### Aim of the exercise
Please retype every record below exactly, leaving the pictures out.

(Stored records)
== == ==
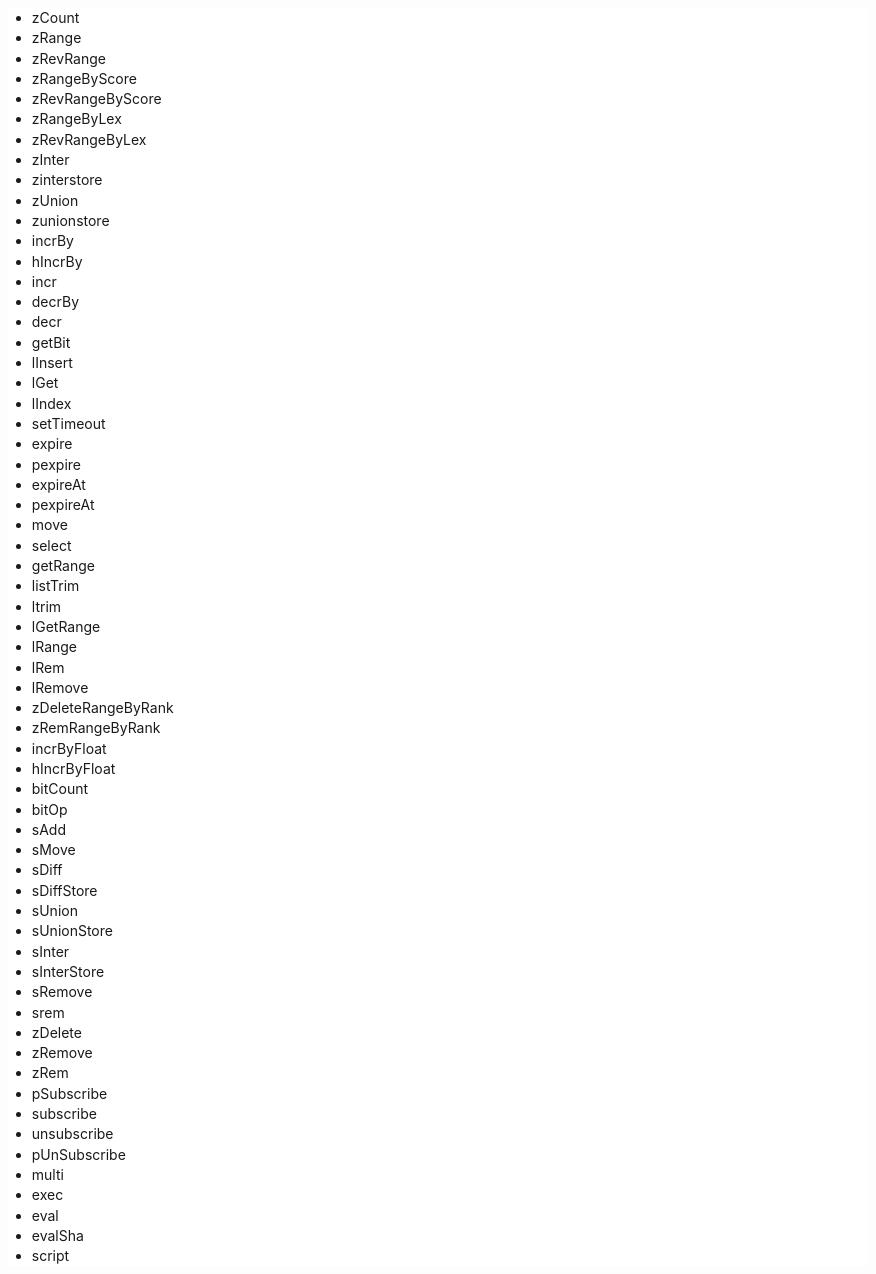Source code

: - zCount
- zRange
- zRevRange
- zRangeByScore
- zRevRangeByScore
- zRangeByLex
- zRevRangeByLex
- zInter
- zinterstore
- zUnion
- zunionstore
- incrBy
- hIncrBy
- incr
- decrBy
- decr
- getBit
- lInsert
- lGet
- lIndex
- setTimeout
- expire
- pexpire
- expireAt
- pexpireAt
- move
- select
- getRange
- listTrim
- ltrim
- lGetRange
- lRange
- lRem
- lRemove
- zDeleteRangeByRank
- zRemRangeByRank
- incrByFloat
- hIncrByFloat
- bitCount
- bitOp
- sAdd
- sMove
- sDiff
- sDiffStore
- sUnion
- sUnionStore
- sInter
- sInterStore
- sRemove
- srem
- zDelete
- zRemove
- zRem
- pSubscribe
- subscribe
- unsubscribe
- pUnSubscribe
- multi
- exec
- eval
- evalSha
- script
== == ==
### Output for this exercise
Source code

: - zCount
- zRange
- zRevRange
- zRangeByScore
- zRevRangeByScore
- zRangeByLex
- zRevRangeByLex
- zInter
- zinterstore
- zUnion
- zunionstore
- incrBy
- hIncrBy
- incr
- decrBy
- decr
- getBit
- lInsert
- lGet
- lIndex
- setTimeout
- expire
- pexpire
- expireAt
- pexpireAt
- move
- select
- getRange
- listTrim
- ltrim
- lGetRange
- lRange
- lRem
- lRemove
- zDeleteRangeByRank
- zRemRangeByRank
- incrByFloat
- hIncrByFloat
- bitCount
- bitOp
- sAdd
- sMove
- sDiff
- sDiffStore
- sUnion
- sUnionStore
- sInter
- sInterStore
- sRemove
- srem
- zDelete
- zRemove
- zRem
- pSubscribe
- subscribe
- unsubscribe
- pUnSubscribe
- multi
- exec
- eval
- evalSha
- script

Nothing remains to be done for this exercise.